USELESS FACT: Hydrangeas produce pink and white flowers in alkaline soil and blue ones in acidic soil. [Can anybody tell me what hydrangeas are?]
Would you pay money to see lawmakers dozing in your country's parliament? Japan's TV audience will be confronted with that question next month.
Kokkai-TV, as the new channel is called, transmits parliamentary sessions and important committee hearings. Currently available at no charge to subscribers of the PerfecTV digital bouquet, viewers will have to pay the equivalent of US$1.50 as from next month.
For that, they will get initially broadcasts from 7 am to 11 pm local time, which may later be extended to 24 hours a day. Not only does all that sound like a Japanese version of the U.S. channel C-SPAN, which broadcasts congressional hearings and all kinds of other political raw material Kokkai-TV will even air daily C-SPAN programmes on American politics. [Yep, just another prove that there's something really badly wrong in this world. I guess there's no daily broadcast on Japanese or any other country's politics on C-SPAN.]

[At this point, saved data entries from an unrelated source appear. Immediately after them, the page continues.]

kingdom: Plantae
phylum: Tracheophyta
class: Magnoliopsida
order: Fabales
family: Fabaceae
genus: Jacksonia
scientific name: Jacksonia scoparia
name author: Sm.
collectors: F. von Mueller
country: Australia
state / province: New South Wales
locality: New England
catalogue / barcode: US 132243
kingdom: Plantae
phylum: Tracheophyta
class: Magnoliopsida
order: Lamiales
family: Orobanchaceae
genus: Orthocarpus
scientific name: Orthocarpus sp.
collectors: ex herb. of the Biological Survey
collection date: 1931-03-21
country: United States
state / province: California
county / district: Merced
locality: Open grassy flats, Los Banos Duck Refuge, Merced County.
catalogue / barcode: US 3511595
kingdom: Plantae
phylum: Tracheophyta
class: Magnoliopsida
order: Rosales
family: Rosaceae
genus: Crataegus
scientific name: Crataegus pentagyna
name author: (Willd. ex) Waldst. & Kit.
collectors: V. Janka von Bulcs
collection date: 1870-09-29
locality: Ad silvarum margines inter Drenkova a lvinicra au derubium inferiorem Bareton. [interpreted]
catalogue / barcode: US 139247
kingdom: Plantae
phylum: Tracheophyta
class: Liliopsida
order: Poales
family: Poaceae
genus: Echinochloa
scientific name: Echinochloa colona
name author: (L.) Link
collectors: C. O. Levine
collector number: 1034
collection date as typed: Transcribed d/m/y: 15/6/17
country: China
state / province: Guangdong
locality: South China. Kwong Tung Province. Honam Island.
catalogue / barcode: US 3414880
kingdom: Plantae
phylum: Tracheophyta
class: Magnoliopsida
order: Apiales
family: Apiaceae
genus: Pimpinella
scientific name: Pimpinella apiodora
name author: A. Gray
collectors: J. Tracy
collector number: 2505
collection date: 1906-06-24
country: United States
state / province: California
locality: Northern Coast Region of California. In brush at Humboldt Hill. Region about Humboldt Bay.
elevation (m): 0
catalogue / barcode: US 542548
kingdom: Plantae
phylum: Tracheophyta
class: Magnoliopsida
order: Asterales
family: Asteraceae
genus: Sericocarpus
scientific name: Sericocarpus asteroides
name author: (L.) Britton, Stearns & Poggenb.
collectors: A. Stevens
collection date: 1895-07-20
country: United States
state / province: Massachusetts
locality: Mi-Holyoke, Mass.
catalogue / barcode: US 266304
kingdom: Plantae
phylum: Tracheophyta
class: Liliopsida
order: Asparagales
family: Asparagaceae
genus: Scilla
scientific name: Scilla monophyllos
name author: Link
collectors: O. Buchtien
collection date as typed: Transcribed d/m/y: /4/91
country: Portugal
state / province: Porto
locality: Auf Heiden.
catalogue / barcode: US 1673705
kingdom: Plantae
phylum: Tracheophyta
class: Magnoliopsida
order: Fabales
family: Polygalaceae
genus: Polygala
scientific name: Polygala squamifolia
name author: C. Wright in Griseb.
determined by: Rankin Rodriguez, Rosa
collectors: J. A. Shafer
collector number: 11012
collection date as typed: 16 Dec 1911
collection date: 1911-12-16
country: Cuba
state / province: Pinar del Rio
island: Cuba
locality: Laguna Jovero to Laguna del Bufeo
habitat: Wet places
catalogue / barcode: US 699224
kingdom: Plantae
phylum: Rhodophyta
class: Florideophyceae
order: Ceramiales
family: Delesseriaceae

USELESS FACT: They have square watermelons in Japan... they stack better.
The United Kingdom's Independent Television Commission (ITC) issued its revised Programme Code, following consultation with its licensees and other interested parties.
The changes come into force on 1 February, although the ITC accepts that programmes transmitted shortly after that time may not always be able to incorporate necessary changes to meet the revised code.
"We found the consultation process very useful in helping us to make the code clearer, easier for licensees to understand and, so far as possible, free from ambiguities," said ITC Chief Executive Peter Rogers.
The ITC's press release, however, does not say what will really change [maybe nothing will change at all.] Instead, the ITC boasts about
Greater provision of on-air information about programme content
Clearer guidelines about the portrayal of violence, especially where there is a sexual content, in response to suggestions during the consultation process
New guidelines about fairness towards innocent parties (including reconstructions in drama, factual and other formats dealing with real-life crime or other tragic events)
Identification of video news releases
Further clarification on payment to criminals and a definition of public interest, points requested by some consultees
Clarification of rules on promotional material, especially spin-off magazines
New guidance about showing clips of advertisements within programmes
Overall simplification and clarification of rules and guidelines, requested by several organisations during the consultation process, to make them more practical and helpful.
Whatever that may mean in the end. Listing the main changes to its programme code, the ITC points out that
Viewers are most likely to be offended by explicit images of distress, injury and blood, particularly if they occur suddenly and unexpectedly.
Are they? I guess some just can't get enough of that. Anyway, the ITC has meanwhile managed to set up three (3) pages on the World Wide Web!
Independent Television Commission <http://www.itc.co.uk/>
USELESS FACT: Physcrophilia is the sexual arousal created by cold.
A recent USELESS FACT said that "The Australian emu holds the land speed record for birds at 31 mph."
Simon Mansfield notes that "Australia has been metric since 1974 so the Emu does 50Km/hr which is to be new urban speed limit if the politicians have the balls to do it."
USELESS FACT: An Elephant's trunk can hold almost nine [British] pints of water. (Now convert that to litres!)